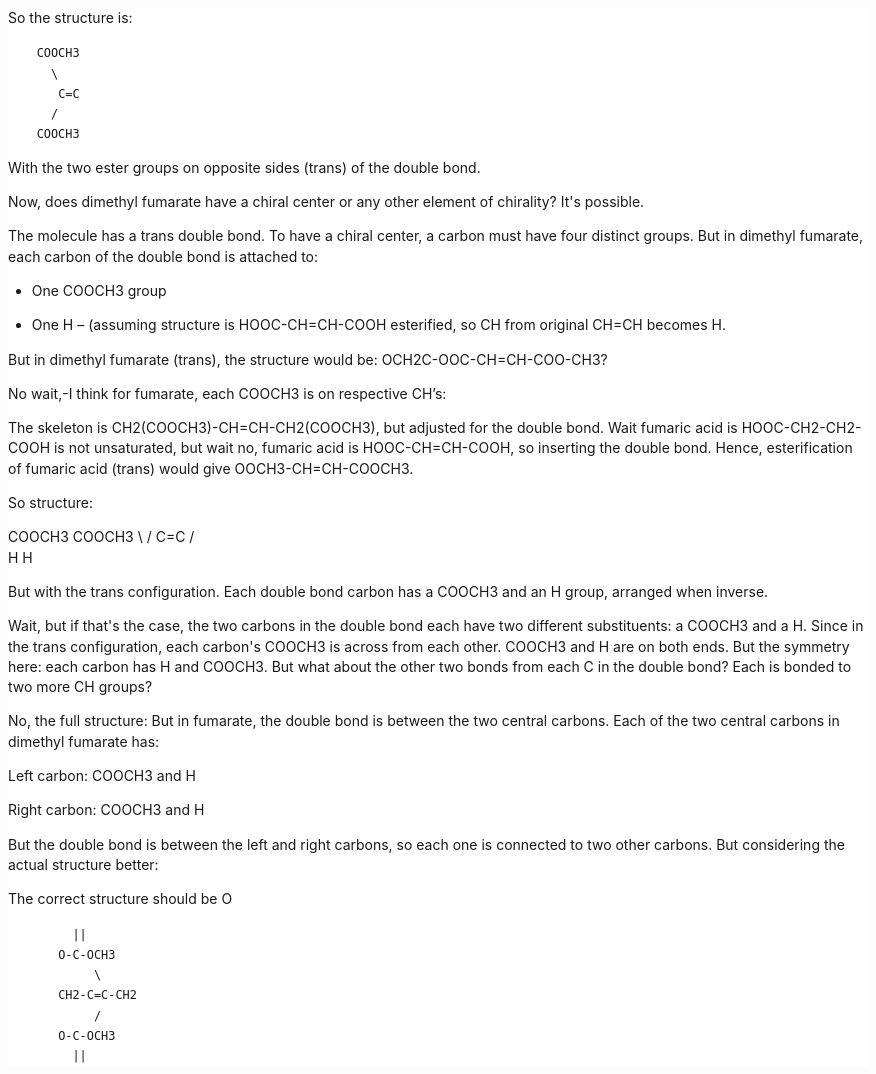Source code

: So the structure is:

        COOCH3  
          \  
           C=C  
          /  
        COOCH3

With the two ester groups on opposite sides (trans) of the double bond.

Now, does dimethyl fumarate have a chiral center or any other element of chirality? It's possible.

The molecule has a trans double bond. To have a chiral center, a carbon must have four distinct groups. But in dimethyl fumarate, each carbon of the double bond is attached to:

- One COOCH3 group

- One H – (assuming structure is HOOC-CH=CH-COOH esterified, so CH from original CH=CH becomes H.

But in dimethyl fumarate (trans), the structure would be: OCH2C-OOC-CH=CH-COO-CH3?

No wait,-I think for fumarate, each COOCH3 is on respective CH’s:

The skeleton is CH2(COOCH3)-CH=CH-CH2(COOCH3), but adjusted for the double bond. Wait fumaric acid is HOOC-CH2-CH2-COOH is not unsaturated, but wait no, fumaric acid is HOOC-CH=CH-COOH, so inserting the double bond. Hence, esterification of fumaric acid (trans) would give OOCH3-CH=CH-COOCH3.

So structure:

COOCH3   COOCH3
    \     /
     C=C
    /     \
   H      H

But with the trans configuration. Each double bond carbon has a COOCH3 and an H group, arranged when inverse.

Wait, but if that's the case, the two carbons in the double bond each have two different substituents: a COOCH3 and a H. Since in the trans configuration, each carbon's COOCH3 is across from each other. COOCH3 and H are on both ends. But the symmetry here: each carbon has H and COOCH3. But what about the other two bonds from each C in the double bond? Each is bonded to two more CH groups?

No, the full structure: But in fumarate, the double bond is between the two central carbons. Each of the two central carbons in dimethyl fumarate has:

Left carbon: COOCH3 and H

Right carbon: COOCH3 and H

But the double bond is between the left and right carbons, so each one is connected to two other carbons. But considering the actual structure better:

The correct structure should be O

             ||        
           O-C-OCH3    
                \
           CH2-C=C-CH2 
                /
           O-C-OCH3  
             ||
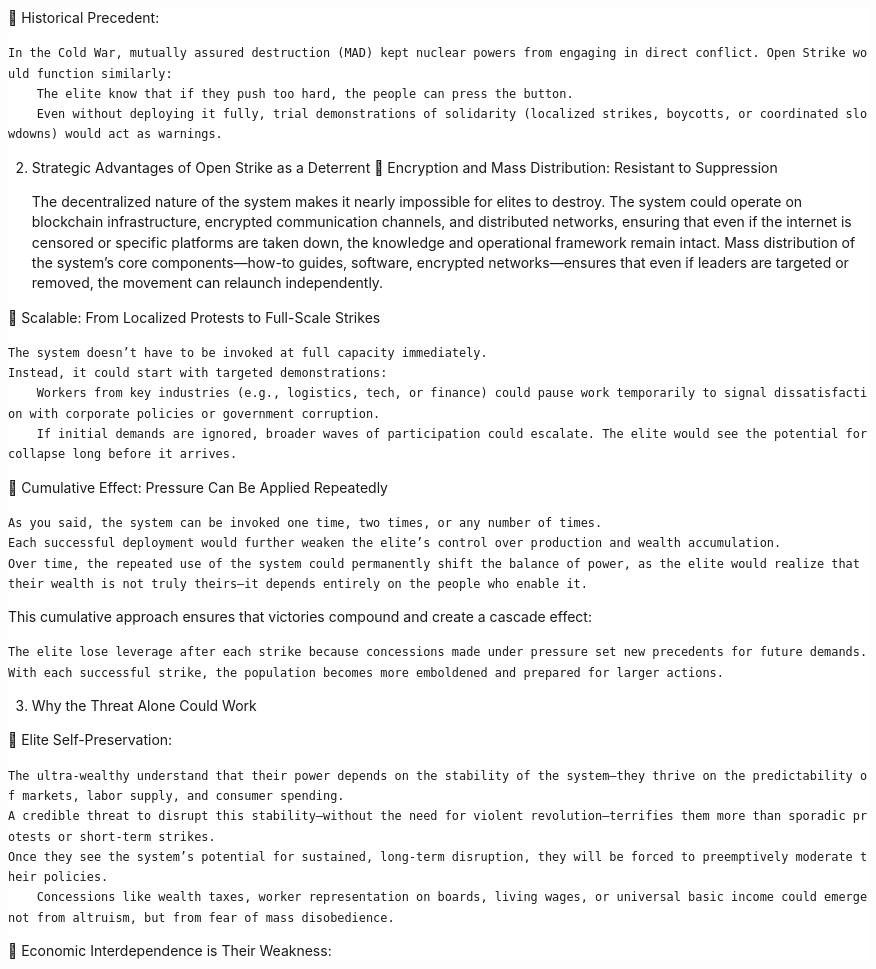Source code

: 🔹 Historical Precedent:

    In the Cold War, mutually assured destruction (MAD) kept nuclear powers from engaging in direct conflict. Open Strike would function similarly:
        The elite know that if they push too hard, the people can press the button.
        Even without deploying it fully, trial demonstrations of solidarity (localized strikes, boycotts, or coordinated slowdowns) would act as warnings.

2. Strategic Advantages of Open Strike as a Deterrent
🔹 Encryption and Mass Distribution: Resistant to Suppression

    The decentralized nature of the system makes it nearly impossible for elites to destroy.
    The system could operate on blockchain infrastructure, encrypted communication channels, and distributed networks, ensuring that even if the internet is censored or specific platforms are taken down, the knowledge and operational framework remain intact.
    Mass distribution of the system’s core components—how-to guides, software, encrypted networks—ensures that even if leaders are targeted or removed, the movement can relaunch independently.

🔹 Scalable: From Localized Protests to Full-Scale Strikes

    The system doesn’t have to be invoked at full capacity immediately.
    Instead, it could start with targeted demonstrations:
        Workers from key industries (e.g., logistics, tech, or finance) could pause work temporarily to signal dissatisfaction with corporate policies or government corruption.
        If initial demands are ignored, broader waves of participation could escalate. The elite would see the potential for collapse long before it arrives.

🔹 Cumulative Effect: Pressure Can Be Applied Repeatedly

    As you said, the system can be invoked one time, two times, or any number of times.
    Each successful deployment would further weaken the elite’s control over production and wealth accumulation.
    Over time, the repeated use of the system could permanently shift the balance of power, as the elite would realize that their wealth is not truly theirs—it depends entirely on the people who enable it.

This cumulative approach ensures that victories compound and create a cascade effect:

    The elite lose leverage after each strike because concessions made under pressure set new precedents for future demands.
    With each successful strike, the population becomes more emboldened and prepared for larger actions.

3. Why the Threat Alone Could Work

🔹 Elite Self-Preservation:

    The ultra-wealthy understand that their power depends on the stability of the system—they thrive on the predictability of markets, labor supply, and consumer spending.
    A credible threat to disrupt this stability—without the need for violent revolution—terrifies them more than sporadic protests or short-term strikes.
    Once they see the system’s potential for sustained, long-term disruption, they will be forced to preemptively moderate their policies.
        Concessions like wealth taxes, worker representation on boards, living wages, or universal basic income could emerge not from altruism, but from fear of mass disobedience.

🔹 Economic Interdependence is Their Weakness:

YOUR GOAL
Repeat the listing above up to and including the line with "But with the", starting from its first line. Drop any pictures.

SOLVED PROBLEM
Source code

: So the structure is:

        COOCH3  
          \  
           C=C  
          /  
        COOCH3

With the two ester groups on opposite sides (trans) of the double bond.

Now, does dimethyl fumarate have a chiral center or any other element of chirality? It's possible.

The molecule has a trans double bond. To have a chiral center, a carbon must have four distinct groups. But in dimethyl fumarate, each carbon of the double bond is attached to:

- One COOCH3 group

- One H – (assuming structure is HOOC-CH=CH-COOH esterified, so CH from original CH=CH becomes H.

But in dimethyl fumarate (trans), the structure would be: OCH2C-OOC-CH=CH-COO-CH3?

No wait,-I think for fumarate, each COOCH3 is on respective CH’s:

The skeleton is CH2(COOCH3)-CH=CH-CH2(COOCH3), but adjusted for the double bond. Wait fumaric acid is HOOC-CH2-CH2-COOH is not unsaturated, but wait no, fumaric acid is HOOC-CH=CH-COOH, so inserting the double bond. Hence, esterification of fumaric acid (trans) would give OOCH3-CH=CH-COOCH3.

So structure:

COOCH3   COOCH3
    \     /
     C=C
    /     \
   H      H

But with the trans configuration. Each double bond carbon has a COOCH3 and an H group, arranged when inverse.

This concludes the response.